L’affaire de grande importance est négociée pour les Augustins par Pierre Amiel de Brenac, ancien religieux du couvent (originaire de Brenac, près de Quillan), en poste à la curie pontificale à Avignon auprès du bibliothécaire et confesseur du pape Urbain V, Raymond d’Achon. Pierre Amiel de Brenac fera par la suite une carrière remarquable en Avignon puis à Rome comme futur évêque et confesseur du pape Grégoire XI. Jusqu’à sa mort en 1401, il agira toujours comme le protecteur attentif des Augustins de Limoux.

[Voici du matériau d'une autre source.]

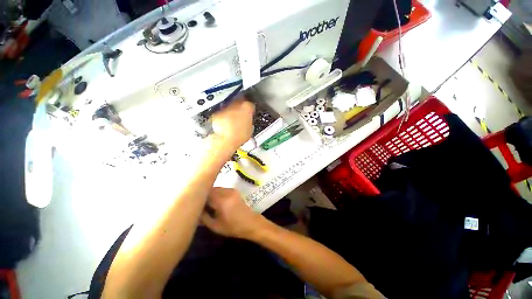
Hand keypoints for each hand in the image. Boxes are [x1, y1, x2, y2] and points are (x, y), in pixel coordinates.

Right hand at [201, 187, 266, 238]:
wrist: (250, 222)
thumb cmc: (233, 227)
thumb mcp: (215, 226)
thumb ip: (203, 218)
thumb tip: (195, 211)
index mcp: (221, 201)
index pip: (206, 194)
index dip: (198, 197)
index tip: (193, 202)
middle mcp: (226, 192)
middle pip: (211, 189)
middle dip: (204, 195)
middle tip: (199, 203)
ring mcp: (231, 190)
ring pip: (216, 188)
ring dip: (210, 193)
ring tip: (206, 203)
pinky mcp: (234, 190)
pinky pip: (222, 189)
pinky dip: (217, 193)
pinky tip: (215, 201)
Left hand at [211, 98, 254, 149]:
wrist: (225, 140)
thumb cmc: (240, 136)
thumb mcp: (250, 129)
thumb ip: (250, 120)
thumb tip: (248, 120)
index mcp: (247, 107)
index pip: (250, 104)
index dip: (250, 109)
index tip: (249, 112)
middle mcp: (236, 104)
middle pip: (239, 101)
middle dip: (239, 106)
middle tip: (240, 114)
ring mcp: (226, 108)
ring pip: (230, 106)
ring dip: (231, 111)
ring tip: (232, 120)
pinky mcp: (217, 112)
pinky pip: (222, 112)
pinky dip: (223, 115)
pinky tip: (225, 123)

Si l’on en croit les archives des ermites, leur installation intra-muros fut quelque peu troublée par certains habitants de la ville qui contestaient la transaction d’amortissement. Il fallut la faire confirmer plusieurs fois par l’autorité royale mais aussi par la Cour des Comptes en 1373. Cette année-là, selon l’érudit limouxin Louis-Alban Buzairies, auraient aussi débutés les travaux de la nouvelle église de leur couvent, celle que nous connaissons aujourd’hui sous le nom de la Miséricorde. L’étude du parchemin confié à la ville de Limoux devrait par conséquent nous éclairer aussi sur le contexte de ce chantier.
D’Alexandre Guiraud (1788-1847), le poète et dramaturge limouxin, devenu académicien français en 1826 et la même année propriétaire du château de Villemartin sur la commune de Gaja-et-Villedieu apporté en dot par son épouse Marie Espardellier, on connaissait déjà plusieurs portraits contemporains auquel vient s’ajouter celui donné désormais à la ville de Limoux par Henri Fabre. Sans date et non signé, il représente l’homme de lettres légitimiste et mais également industriel limouxin, assis dans sa bibliothèque, au milieu des livres, en habit d’académicien, arborant sa Légion d’honneur obtenue du roi Charles X en 1824. Le tableau semble donc postérieur à 1826 et peut-être est-il même postérieur à la décision du souverain de l’élever au rang de baron en mars 1827 pour sa participation à l’opéra Pharamond joué lors du sacre royal. L’académicien pose-t-il dans sa bibliothèque parisienne ou dans celle du château de Villemartin ? On ne saurait le dire. Il aimait tant son domaine de Villemartin qu’il y consacra un long poème, poursuivant sans cesse son aménagement en y établissant en particulier, à partir de 1830, un parc et un cloître remonté à partir d’éléments provenant en majeure partie de l’ancien cloître des Grands Carmes à Perpignan (et sans doute aussi des éléments provenant de l’ancien cloître des Dominicains de Limoux ou encore de l’abbaye de Saint-Polycarpe). Hélas, il mourut à Paris, le 24 février 1847, à l’âge de 59 ans. Ses obsèques eurent lieu loin de Limoux deux jours plus tard à l’abbaye-aux-Bois. Son ami Victor Hugo portait un coin de son cercueil.
Avec le buste du sculpteur Gustave Debrie (1842-1924) confié en dépôt à la ville de Limoux par l’État et inauguré en septembre 1938 dans le jardin de l’île de Sournies, voici désormais la deuxième représentation de l’académicien limouxin, ami de Lamartine et de Victor Hugo, que l’on pourra à l’avenir voir dans notre ville.